Quasi evaporato in una coltre di umido tramonto capitolino, ventilatore annesso acceso, Sir Dave Holland classe 1946, tra gli ultimi pionieri di quella generazione di fenomeni che hanno principiato la loro carriera dando i natali al miglior sound dei ’70, calca il palcoscenico di Villa Osio a Roma, lunedì 17 luglio scorso, con la lucidità del tempo passato e l’entusiasmo di quello a venire.
Come sovente suole accadere nei lavori del grande musicista britannico, in principio fu un ostinato di basso. Il vecchio Dave sembra un cacciatore di leoni di hemingwayane reminiscenze, uscito dal fumo di una polvere da sparo all’alba, magari su quelle verdi colline d’Africa. La battuta di caccia ha inizio, nell’aria torrida di una Roma cosparsa di invisibile umida coperta. Ritmicamente ineccepibile e mai banale, il concerto ha guizzi visionari improvvisi: brani da 16 o 32 battute “più due” (le più imprevedibili), spostamenti ritmici tribali, melodie dal sapore pentatonico alle quali il tuo orecchio, prima ancora di affezionarcisi, affida i ruoli di solismo ed al contempo di impalcatura.
Sir. Holland spicca ma senza invadere; I compagni di viaggio si stagliano nell’aria della sera con spirito di abnegazione invidiabile, creando da subito il miglior interplay possibile. Sono pali conficcati nel terreno, eroici architravi di bellezza.
La pianista Kris Davis, rivelazione degli ultimi due decenni, non ha pari nella gestione dello spazio: mano sinistra poco invadente, mano destra sempre a servizio delle frasi e del canto, tocco elegante che rimembra i suoi classici studi. Cuore e pulizia, istinto che non sacrifica l’estetica.
Il sassofonista Jaleel Shaw, stessa generazione della Davis, un prestigiatore del fraseggio: grande tecnica, istinto black ma senza eccessi, suono rotondo e lineare, quartine da tradizione e d’avanguardia: la potenza di un Sonny Stitt, la modernità di un Mark Turner.
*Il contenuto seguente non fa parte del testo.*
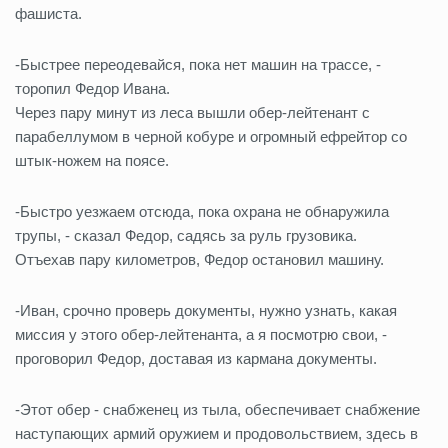
фашиста.
-Быстрее переодевайся, пока нет машин на трассе, -
торопил Федор Ивана.
Через пару минут из леса вышли обер-лейтенант с
парабеллумом в черной кобуре и огромный ефрейтор со
штык-ножем на поясе.
-Быстро уезжаем отсюда, пока охрана не обнаружила
трупы, - сказал Федор, садясь за руль грузовика.
Отъехав пару километров, Федор остановил машину.
-Иван, срочно проверь документы, нужно узнать, какая
миссия у этого обер-лейтенанта, а я посмотрю свои, -
проговорил Федор, доставая из кармана документы.
-Этот обер - снабженец из тыла, обеспечивает снабжение
наступающих армий оружием и продовольствием, здесь в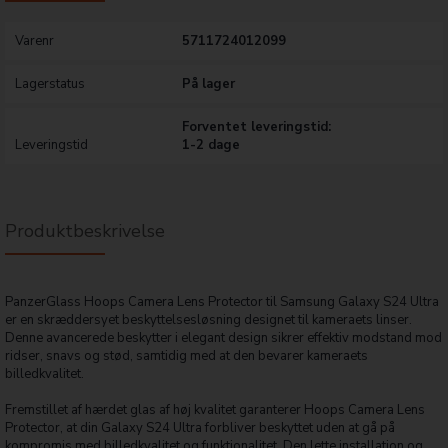
Varenr
5711724012099
Lagerstatus
På lager
Forventet leveringstid:
Leveringstid
1-2 dage
Produktbeskrivelse
PanzerGlass Hoops Camera Lens Protector til Samsung Galaxy S24 Ultra
er en skræddersyet beskyttelsesløsning designet til kameraets linser.
Denne avancerede beskytter i elegant design sikrer effektiv modstand mod
ridser, snavs og stød, samtidig med at den bevarer kameraets
billedkvalitet.
Fremstillet af hærdet glas af høj kvalitet garanterer Hoops Camera Lens
Protector, at din Galaxy S24 Ultra forbliver beskyttet uden at gå på
kompromis med billedkvalitet og funktionalitet. Den lette installation og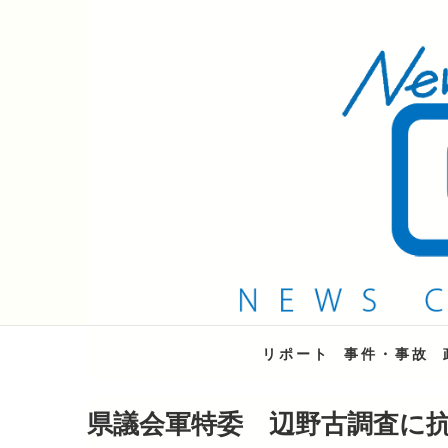
QAB NEWS Headli
キャッチー 月曜〜金曜 午後6時15分放送
リポート
事件・事故
県議会軍特委 辺野古調査に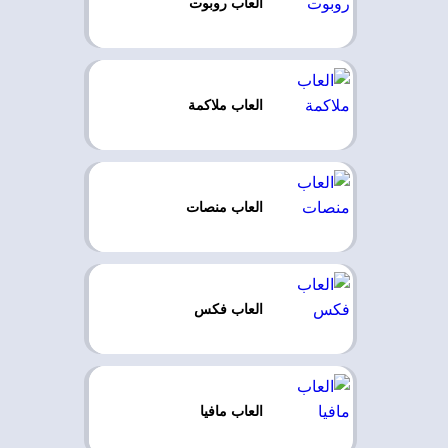
العاب روبوت
العاب ملاكمة
العاب منصات
العاب فكس
العاب مافيا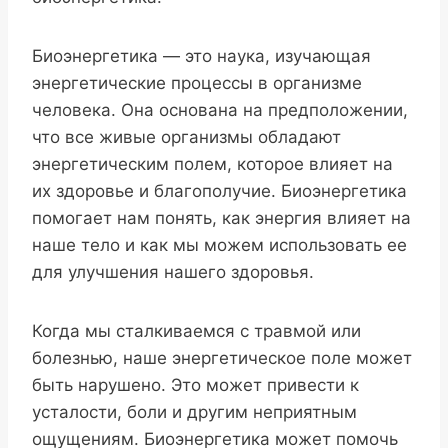
Биоэнергетика — это наука, изучающая
энергетические процессы в организме
человека. Она основана на предположении,
что все живые организмы обладают
энергетическим полем, которое влияет на
их здоровье и благополучие. Биоэнергетика
помогает нам понять, как энергия влияет на
наше тело и как мы можем использовать ее
для улучшения нашего здоровья.
Когда мы сталкиваемся с травмой или
болезнью, наше энергетическое поле может
быть нарушено. Это может привести к
усталости, боли и другим неприятным
ощущениям. Биоэнергетика может помочь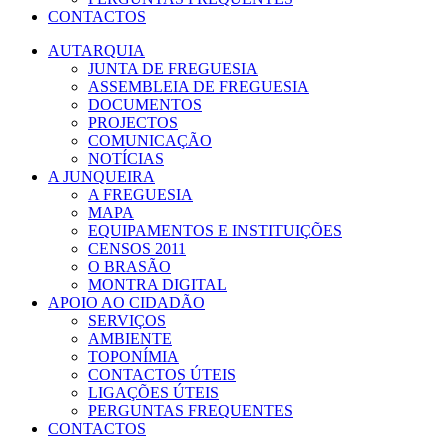
CONTACTOS
AUTARQUIA
JUNTA DE FREGUESIA
ASSEMBLEIA DE FREGUESIA
DOCUMENTOS
PROJECTOS
COMUNICAÇÃO
NOTÍCIAS
A JUNQUEIRA
A FREGUESIA
MAPA
EQUIPAMENTOS E INSTITUIÇÕES
CENSOS 2011
O BRASÃO
MONTRA DIGITAL
APOIO AO CIDADÃO
SERVIÇOS
AMBIENTE
TOPONÍMIA
CONTACTOS ÚTEIS
LIGAÇÕES ÚTEIS
PERGUNTAS FREQUENTES
CONTACTOS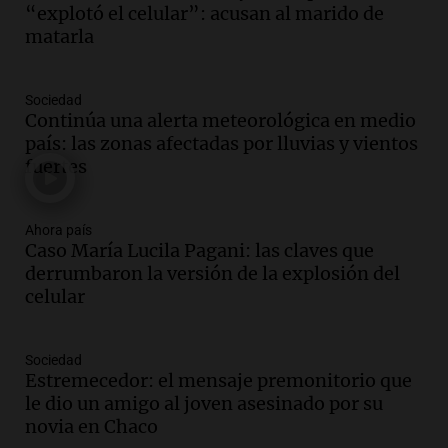
adelantó su show en Rosario.
“explotó el celular”: acusan al marido de
Viva la Radio Rosario
matarla
Episodios
Audio.
Condenan a tres años de prisión
Sociedad
en suspenso a hombre por simular robo
Continúa una alerta meteorológica en medio
de recaudación en San Luis
país: las zonas afectadas por lluvias y vientos
Panorama Federal
fuertes
Episodios
Audio.
Medicina reproductiva, entre la
ayuda por problemas de fertilidad y la
Ahora país
Caso María Lucila Pagani: las claves que
ostentación de millonarios
derrumbaron la versión de la explosión del
Amamos Argentina
celular
Episodios
Audio.
El juicio contra Oscar González
avanza con testimonios clave sobre el
Sociedad
accidente en Villa Dolores
Estremecedor: el mensaje premonitorio que
Panorama Federal
le dio un amigo al joven asesinado por su
Episodios
novia en Chaco
Audio.
El teatro Real da la bienvenida a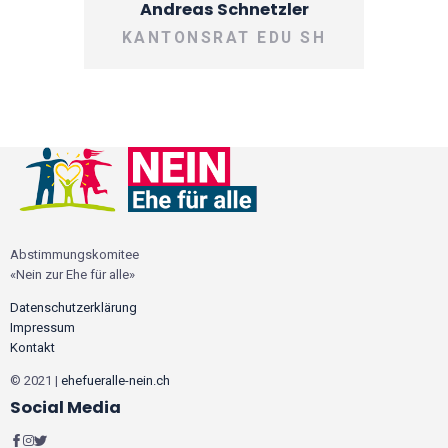
Andreas Schnetzler
KANTONSRAT EDU SH
Abstimmungskomitee
«Nein zur Ehe für alle»
Datenschutzerklärung
Impressum
Kontakt
© 2021 |
ehefueralle-nein.ch
Social Media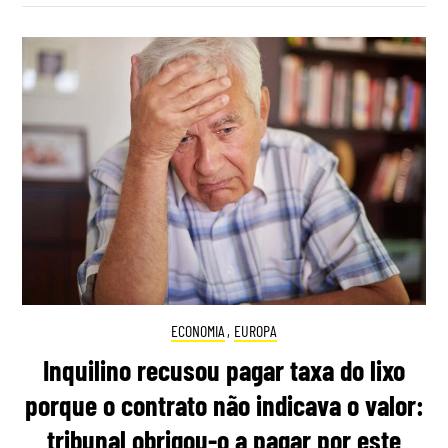
ECONOMIA
,
EUROPA
Inquilino recusou pagar taxa do lixo
porque o contrato não indicava o valor:
tribunal obrigou-o a pagar por este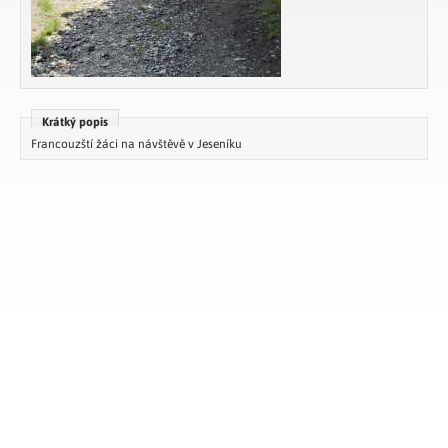
Krátký popis
Francouzští žáci na návštěvě v Jeseníku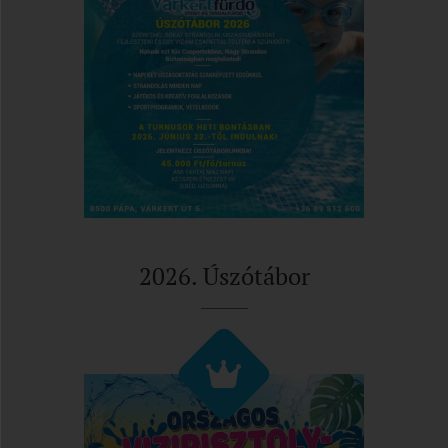
2026. Úszótábor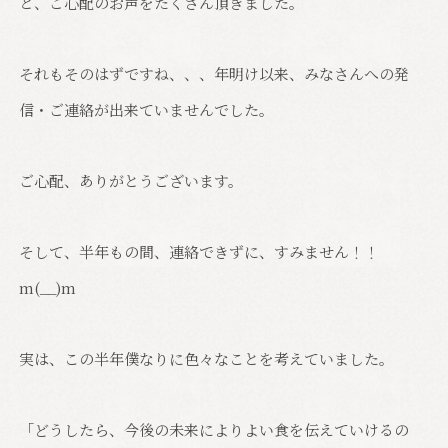
と、ご心配のお声をたくさん頂きました。
それもそのはずですね、、、年明け以来、みなさんへの発
信・ご連絡が出来ていませんでした。
ご心配、ありがとうございます。
そして、半年もの間、連絡できずに、すみません！！
m(__)m
実は、この半年僕なりに色々なことを考えていました。
「どうしたら、今後の未来によりよい食を伝えていけるの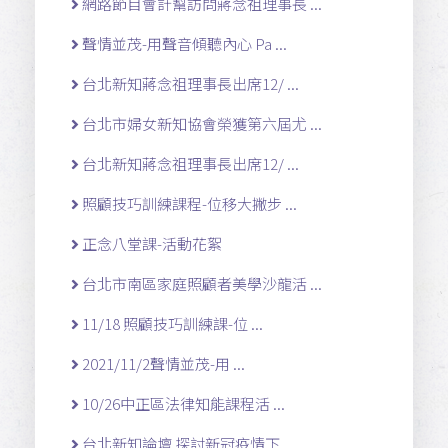
網路節目會計幫訪問蔣念祖理事長 ...
聲情並茂-用聲音傾聽內心 Pa ...
台北新知蔣念祖理事長出席12/ ...
台北市婦女新知協會榮獲第六屆尤 ...
台北新知蔣念祖理事長出席12/ ...
照顧技巧訓練課程-位移大撇步 ...
正念八堂課-活動花絮
台北市南區家庭照顧者美學沙龍活 ...
11/18 照顧技巧訓練課-位 ...
2021/11/2聲情並茂-用 ...
10/26中正區法律知能課程活 ...
台北新知論壇 探討新冠疫情下 ...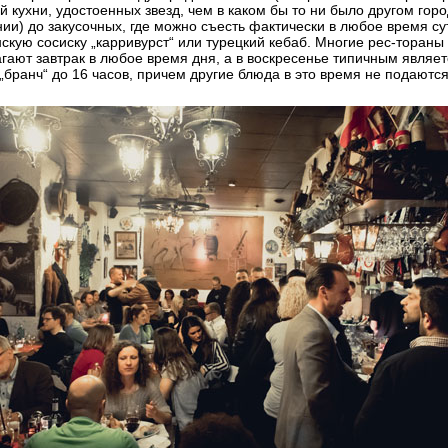
й кухни, удостоенных звезд, чем в каком бы то ни было другом гор
ии) до закусочных, где можно съесть фактически в любое время су
скую сосиску „карривурст“ или турецкий кебаб. Многие рес-тораны
гают завтрак в любое время дня, а в воскресенье типичным являет
„бранч“ до 16 часов, причем другие блюда в это время не подаются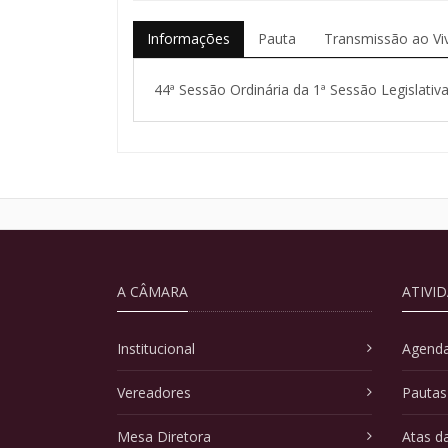
Informações
Pauta
Transmissão ao Vi
44ª Sessão Ordinária da 1ª Sessão Legislativa
A CÂMARA
ATIVI
Institucional
Agenda
Vereadores
Pautas
Mesa Diretora
Atas d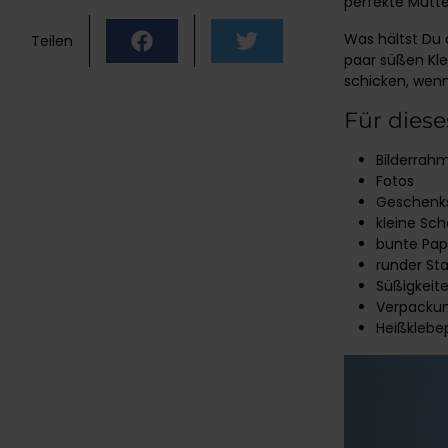
perfekte Mutt
Was hältst Du 
Teilen
paar süßen Kle
schicken, wenn
Für dies
Bilderrah
Fotos
Geschenks
kleine Sch
bunte Pa
runder St
Süßigkeite
Verpackun
Heißklebep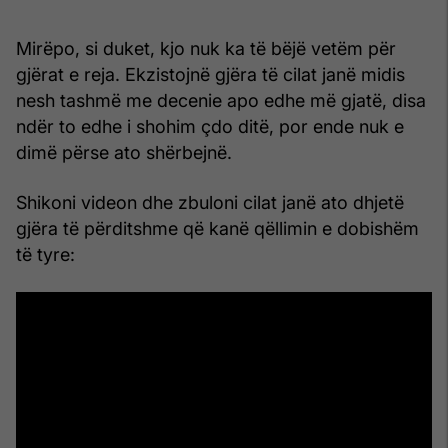
Mirëpo, si duket, kjo nuk ka të bëjë vetëm për
gjërat e reja. Ekzistojnë gjëra të cilat janë midis
nesh tashmë me decenie apo edhe më gjatë, disa
ndër to edhe i shohim çdo ditë, por ende nuk e
dimë përse ato shërbejnë.
Shikoni videon dhe zbuloni cilat janë ato dhjetë
gjëra të përditshme që kanë qëllimin e dobishëm
të tyre: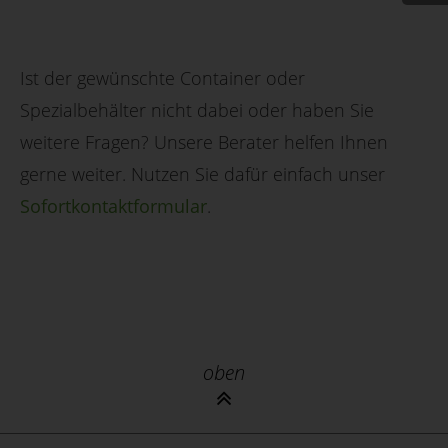
Ist der gewünschte Container oder
Spezialbehälter nicht dabei oder haben Sie
weitere Fragen? Unsere Berater helfen Ihnen
gerne weiter. Nutzen Sie dafür einfach unser
Sofortkontaktformular
.
oben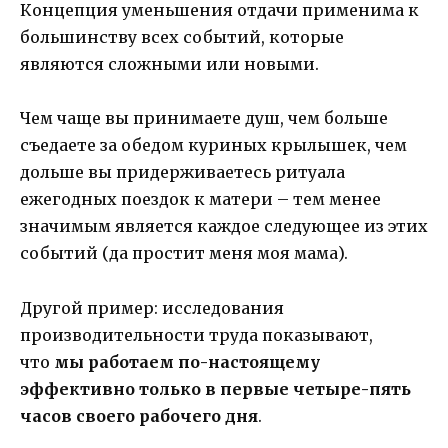
Концепция уменьшения отдачи применима к
большинству всех событий, которые
являются сложными или новыми.
Чем чаще вы принимаете душ, чем больше
съедаете за обедом куриных крылышек, чем
дольше вы придерживаетесь ритуала
ежегодных поездок к матери – тем менее
значимым является каждое следующее из этих
событий (да простит меня моя мама).
Другой пример: исследования
производительности труда показывают,
что
мы работаем по-настоящему
эффективно только в первые четыре-пять
часов своего рабочего дня
.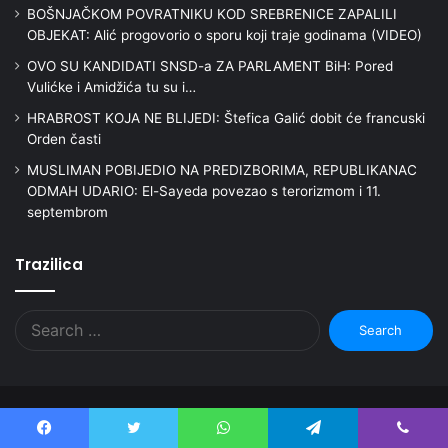
BOŠNJAČKOM POVRATNIKU KOD SREBRENICE ZAPALILI
OBJEKAT: Alić progovorio o sporu koji traje godinama (VIDEO)
OVO SU KANDIDATI SNSD-a ZA PARLAMENT BiH: Pored
Vulićke i Amidžića tu su i…
HRABROST KOJA NE BLIJEDI: Štefica Galić dobit će francuski
Orden časti
MUSLIMAN POBIJEDIO NA PREDIZBORIMA, REPUBLIKANAC
ODMAH UDARIO: El-Sayeda povezao s terorizmom i 11.
septembrom
Trazilica
Search
for:
© Copyright 2026, Sva prava zasticena! | Bosna Media |
Theme
Facebook
Twitter
WhatsApp
Telegram
Viber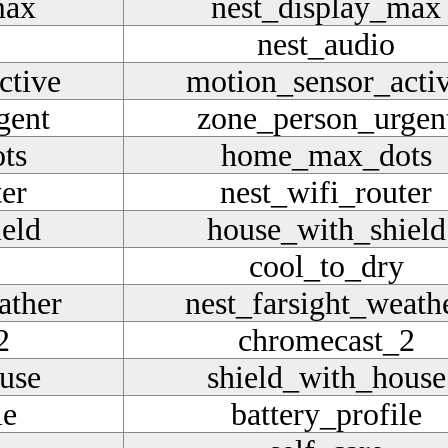
max
nest_display_max
nest_audio
ctive
motion_sensor_acti
gent
zone_person_urgen
ts
home_max_dots
ter
nest_wifi_router
eld
house_with_shield
cool_to_dry
ather
nest_farsight_weath
2
chromecast_2
use
shield_with_house
le
battery_profile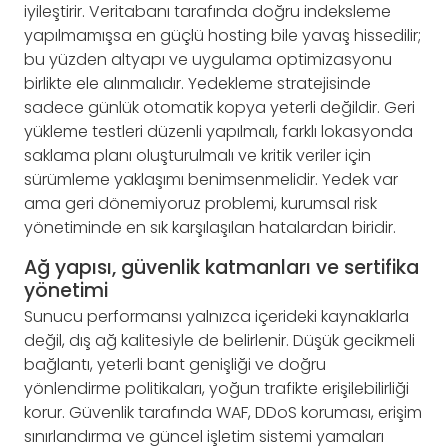
iyileştirir. Veritabanı tarafında doğru indeksleme
yapılmamışsa en güçlü hosting bile yavaş hissedilir;
bu yüzden altyapı ve uygulama optimizasyonu
birlikte ele alınmalıdır. Yedekleme stratejisinde
sadece günlük otomatik kopya yeterli değildir. Geri
yükleme testleri düzenli yapılmalı, farklı lokasyonda
saklama planı oluşturulmalı ve kritik veriler için
sürümleme yaklaşımı benimsenmelidir. Yedek var
ama geri dönemiyoruz problemi, kurumsal risk
yönetiminde en sık karşılaşılan hatalardan biridir.
Ağ yapısı, güvenlik katmanları ve sertifika
yönetimi
Sunucu performansı yalnızca içerideki kaynaklarla
değil, dış ağ kalitesiyle de belirlenir. Düşük gecikmeli
bağlantı, yeterli bant genişliği ve doğru
yönlendirme politikaları, yoğun trafikte erişilebilirliği
korur. Güvenlik tarafında WAF, DDoS koruması, erişim
sınırlandırma ve güncel işletim sistemi yamaları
Il batterista Nasheet Waits, di una generazione precedente agli altri due, giovane eroe della scena ’90 e grande conferma dei tempi attuali. Drumming incalzante sempre ma mai sovrastante, vario e imprevedibile come pochi, un uso del charleston da “non provateci voi a casa”.
Come ho premesso, tutto ciò che ci si può attendere è quel che non ci si aspetta. Il cambiamento continuo e gli ostinati afro sono il miglior gioco del quartetto, racchiuso in una cornice di grande eleganza e di raro impatto estetico. A dimostrazione di tanta varietà vi è oltremodo una delle rare ballad della serata la quale, a dispetto della prevedibilità di cui parlavo, viene firmata dal batterista (uno dei momenti più alti del concerto). E poi c’è lui, il cacciatore di leoni, che a quasi 77 anni ci fa ascoltare lo stesso suono che aveva con Miles e Wayne a fine ’60, sublimato e sovrastrutturato con l’esperienza di quasi un cinquantennio di ricerca personale nelle varie formazioni che ha capitanato, dai gruppi più light alle modern-combos.
Un concerto dal predominio estetico strabordante e dall’impatto emotivo difficilmente controllabile, terminato con un bis bluesy da -ritorno alle origini-, che ricorda a tutti noi rapiti da questa musica di aver venduto l’anima al diavolo molto tempo fa.